Subsidies for Thee, but Not for Me

Jamestown Settlement — tax thyself!

The economy of the Historic Triangle — Williamsburg, Yorktown and Jamestown — depends heavily upon heritage tourism. Visitor spending reached $1.08 billionand employed 11,000 workers in 2012, according to one report. But last year tourism and hospitality officials were complaining that growth had stagnated.

So, what do you do to boost the region’s No. 1 industry?

Raise taxes, of course. This year the General Assembly passed a bill backed by Senate Majority Leader Tommy Norment, R-James City County, to impose a 1 percentage point surcharge on the sales tax to raise revenue to be split equally between a new effort to rekindle Historical Triangle tourism and the three Triangle localities of Williamsburg, James City County and York County, reports the Daily Press. Williamsburg would use the funds to roll back the admissions tax and hotel and meals taxes it approved last year.

Sen. Monty Mason, D-Williamsburg, had opposed the tax all along on the grounds that it impacted poor people the most. After the bill sat on the desk of Governor Ralph Northam for three weeks, he prevailed upon Norment to amend the tax. The revised version would exempt the sales tax on food and add a $2-a-night hotel surcharge to recoup the lost revenue.

“I think this could be transformational,” Norment said.

Bacon’s bottom line: I don’t normally agree with Democratic Party politicians, but Mason is absolutely right about this. It’s one thing to tax hotels and restaurants, as Virginia Beach does, to raise funds to pour into marketing, promotion and infrastructure building. Although local residents do pay more for eating out, the tax is largely paid by the industry itself. But levying a sales tax on the general populace to benefit the industry is quite another thing. Such a tax would indeed impact the poor, who spend a disproportionate share of their incomes on food — not eating at restaurants but food purchased at grocery stores.

The workforce of Williamsburg, York and James City is about 70,000. In other words, five out of six people do not work in the hospitality industry. Undoubtedly some businesses provide goods and services to the sector, thus benefiting indirectly from its presence, but major employers like the College of William & Mary and the Anheuser-Busch brewery do not. The tax would represent a massive subsidy for the tourism sector at the expense of everyone else.

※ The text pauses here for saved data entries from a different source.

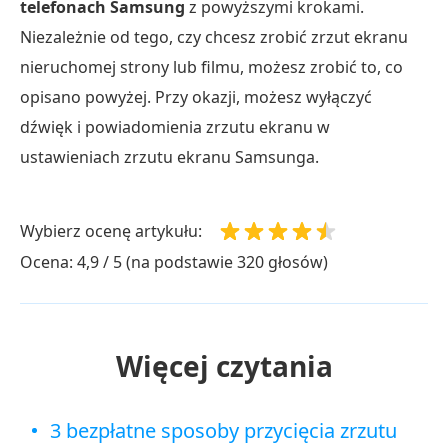
telefonach Samsung
z powyższymi krokami.
Niezależnie od tego, czy chcesz zrobić zrzut ekranu
nieruchomej strony lub filmu, możesz zrobić to, co
opisano powyżej. Przy okazji, możesz wyłączyć
dźwięk i powiadomienia zrzutu ekranu w
ustawieniach zrzutu ekranu Samsunga.
Wybierz ocenę artykułu:
Ocena: 4,9 / 5 (na podstawie 320 głosów)
Więcej czytania
3 bezpłatne sposoby przycięcia zrzutu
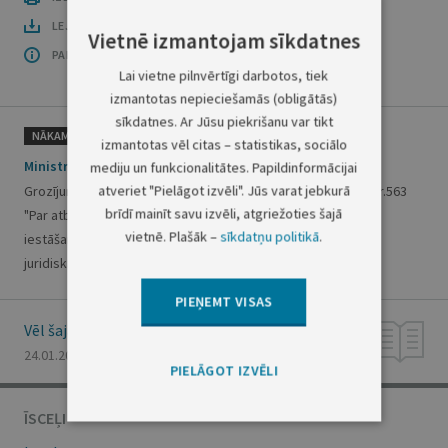
LEJUPLĀDĒT LAIDIENU (PDF)
Vietnē izmantojam sīkdatnes
PAR OFICIĀLO IZDEVUMU
Lai vietne pilnvērtīgi darbotos, tiek
izmantotas nepieciešamās (obligātās)
sīkdatnes. Ar Jūsu piekrišanu var tikt
NĀKAMAIS
izmantotas vēl citas – statistikas, sociālo
Ministru kabineta rīkojums Nr.29
mediju un funkcionalitātes. Papildinformācijai
atveriet "Pielāgot izvēli". Jūs varat jebkurā
Grozījums Ministru kabineta 2002.gada 9.oktobra rīkojumā Nr.563
brīdī mainīt savu izvēli, atgriežoties šajā
"Par atbildīgo amatpersonu norīkošanu Latvijas Republikas
vietnē. Plašāk –
sīkdatņu politikā
.
iestāšanās Eiropas Savienībā līguma projekta izstrādei un
juridiskās starpnozaru darba grupas izveidošanu"
PIEŅEMT VISAS
Vēl šajā numurā
24.01.2003., Nr. 13
PIELĀGOT IZVĒLI
ĪSCEĻI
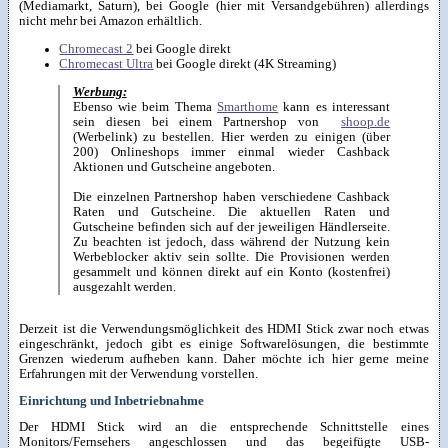
(Mediamarkt, Saturn), bei Google (hier mit Versandgebühren) allerdings
nicht mehr bei Amazon erhältlich.
Chromecast 2
bei Google direkt
Chromecast Ultra
bei Google direkt (4K Streaming)
Werbung:
Ebenso wie beim Thema
Smarthome
kann es interessant
sein diesen bei einem Partnershop von
shoop.de
(Werbelink) zu bestellen. Hier werden zu einigen (über
200) Onlineshops immer einmal wieder Cashback
Aktionen und Gutscheine angeboten.
Die einzelnen Partnershop haben verschiedene Cashback
Raten und Gutscheine. Die aktuellen Raten und
Gutscheine befinden sich auf der jeweiligen Händlerseite.
Zu beachten ist jedoch, dass während der Nutzung kein
Werbeblocker aktiv sein sollte. Die Provisionen werden
gesammelt und können direkt auf ein Konto (kostenfrei)
ausgezahlt werden.
Derzeit ist die Verwendungsmöglichkeit des HDMI Stick zwar noch etwas
eingeschränkt, jedoch gibt es einige Softwarelösungen, die bestimmte
Grenzen wiederum aufheben kann. Daher möchte ich hier gerne meine
Erfahrungen mit der Verwendung vorstellen.
Einrichtung und Inbetriebnahme
Der HDMI Stick wird an die entsprechende Schnittstelle eines
Monitors/Fernsehers angeschlossen und das begeifügte USB-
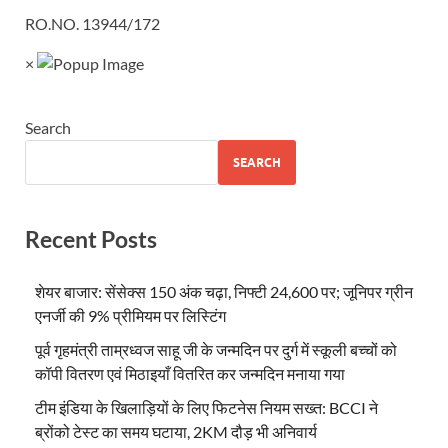
RO.NO. 13944/172
×
Search
SEARCH
Recent Posts
शेयर बाजार: सेंसेक्स 150 अंक चढ़ा, निफ्टी 24,600 पर; जूनिपर ग्रीन
एनर्जी की 9% प्रीमियम पर लिस्टिंग
पूर्व गृहमंत्री ताम्रध्वज साहू जी के जन्मदिन पर दुर्ग में स्कूली बच्चों को
कॉपी वितरण एवं मिठाइयाँ वितरित कर जन्मदिन मनाया गया
टीम इंडिया के खिलाड़ियों के लिए फिटनेस नियम सख्त: BCCI ने
ब्रोंको टेस्ट का समय घटाया, 2KM दौड़ भी अनिवार्य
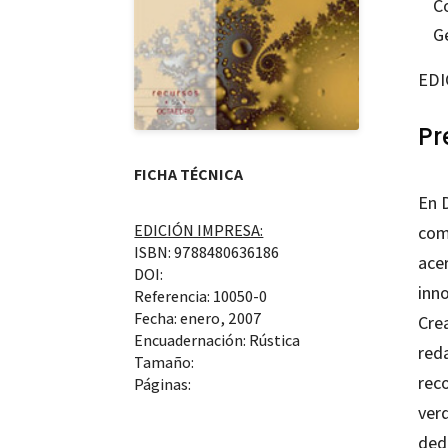
C
G
EDI
Pr
FICHA TÉCNICA
En 
EDICIÓN IMPRESA:
com
ISBN: 9788480636186
ace
DOI:
inn
Referencia: 10050-0
Fecha: enero, 2007
Crea
Encuadernación: Rústica
reda
Tamaño:
rec
Páginas:
verd
ded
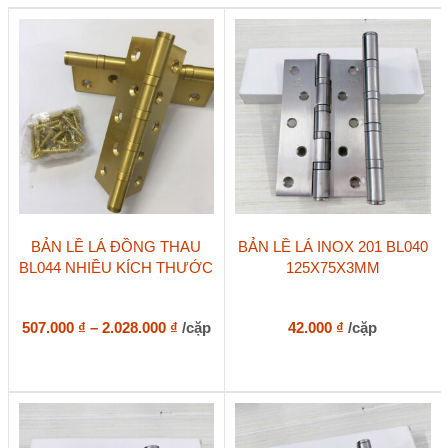
dày
3mm
số
lượng
Sản
BẢN LỀ LÁ ĐỒNG THAU
BẢN LỀ LÁ INOX 201 BL040
phẩm
BL044 NHIỀU KÍCH THƯỚC
125X75X3MM
này
có
nhiều
biến
Khoảng
507.000
₫
–
2.028.000
₫
/cặp
42.000
₫
/cặp
thể.
giá:
Các
từ
tùy
507.000 ₫
chọn
đến
có
2.028.000 ₫
thể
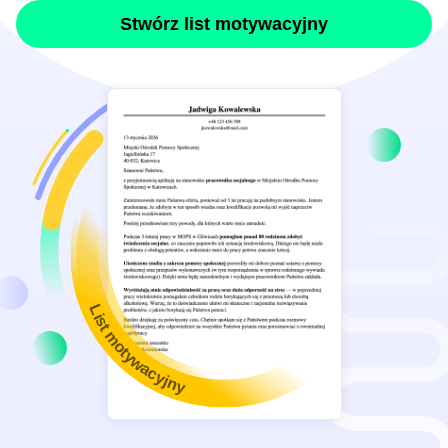
Stwórz list motywacyjny
List motywacyjny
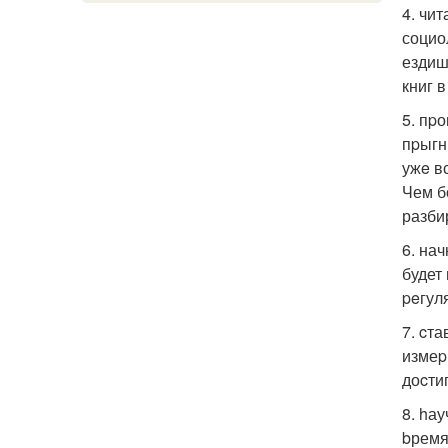
4. чи
социо
ездиш
книг 
5. пp
пpыгн
ужe в
Чем б
разби
6. на
будет
peгул
7. cт
измеp
доcти
8. hау
bремя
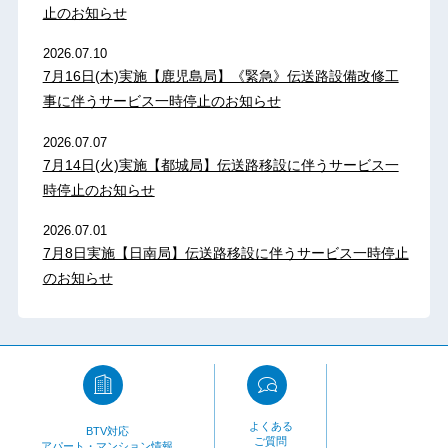
止のお知らせ
2026.07.10
7月16日(木)実施【鹿児島局】《緊急》伝送路設備改修工
事に伴うサービス一時停止のお知らせ
2026.07.07
7月14日(火)実施【都城局】伝送路移設に伴うサービス一
時停止のお知らせ
2026.07.01
7月8日実施【日南局】伝送路移設に伴うサービス一時停止
のお知らせ
よくある
BTV対応
ご質問
アパート・マンション情報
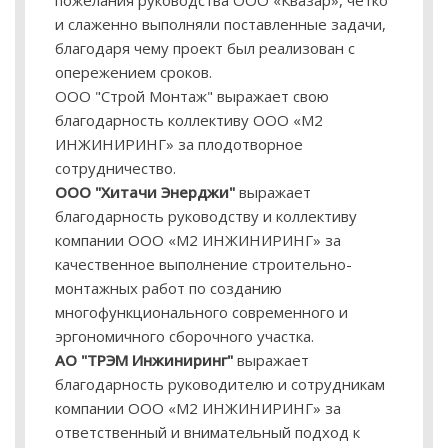
пожелания руководства ООО «Квазар», чётко
и слаженно выполняли поставленные задачи,
благодаря чему проект был реализован с
опережением сроков.
ООО "Строй Монтаж" выражает свою
благодарность коллективу ООО «М2
ИНЖИНИРИНГ» за плодотворное
сотрудничество.
ООО "Хитачи Энерджи"
выражает
благодарность руководству и коллективу
компании ООО «М2 ИНЖИНИРИНГ» за
качественное выполнение строительно-
монтажных работ по созданию
многофункционального современного и
эргономичного сборочного участка.
АО "ТРЭМ Инжиниринг"
выражает
благодарность руководителю и сотрудникам
компании ООО «М2 ИНЖИНИРИНГ» за
ответственный и внимательный подход к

Don’t get me wrong — I personally love heritage tourism. I love visiting Colonial Williamsburg. But is that really the future that Triangle localities want to build for themselves? William & Mary, one of the highest regarded public universities in the country is located there. The Kingsmill Resort, which caters to affluent retirees, is located there. NASA Langley and Thomas Jefferson National Accelerator are located a few miles down Interstate 64. For $25 million a year, the community can’t come up with any better economic development initiative than promoting tourism?

As the dominant industry, the tourism sector is converting its political clout into public subsidies in order to perpetuate, even increase, its dominance. While a 1% sales tax surcharge might not seem like a lot, it will have a small dampening effect on economic activity not related to tourism. For example, the surcharge could encourage affluent retirees to select somewhere else to settle down and spend their money, thus impacting Kingsmill Resort-like development in the future and driving away citizens who pay lots in taxes but demand little in the way of government services.

I’m all in favor of not damaging your existing industry by refraining from enacting burdensome regulations and taxes. But if you want to nudge your community into the innovation-driven Knowledge Economy, you don’t do it by taxing the new economy to subsidize the old economy.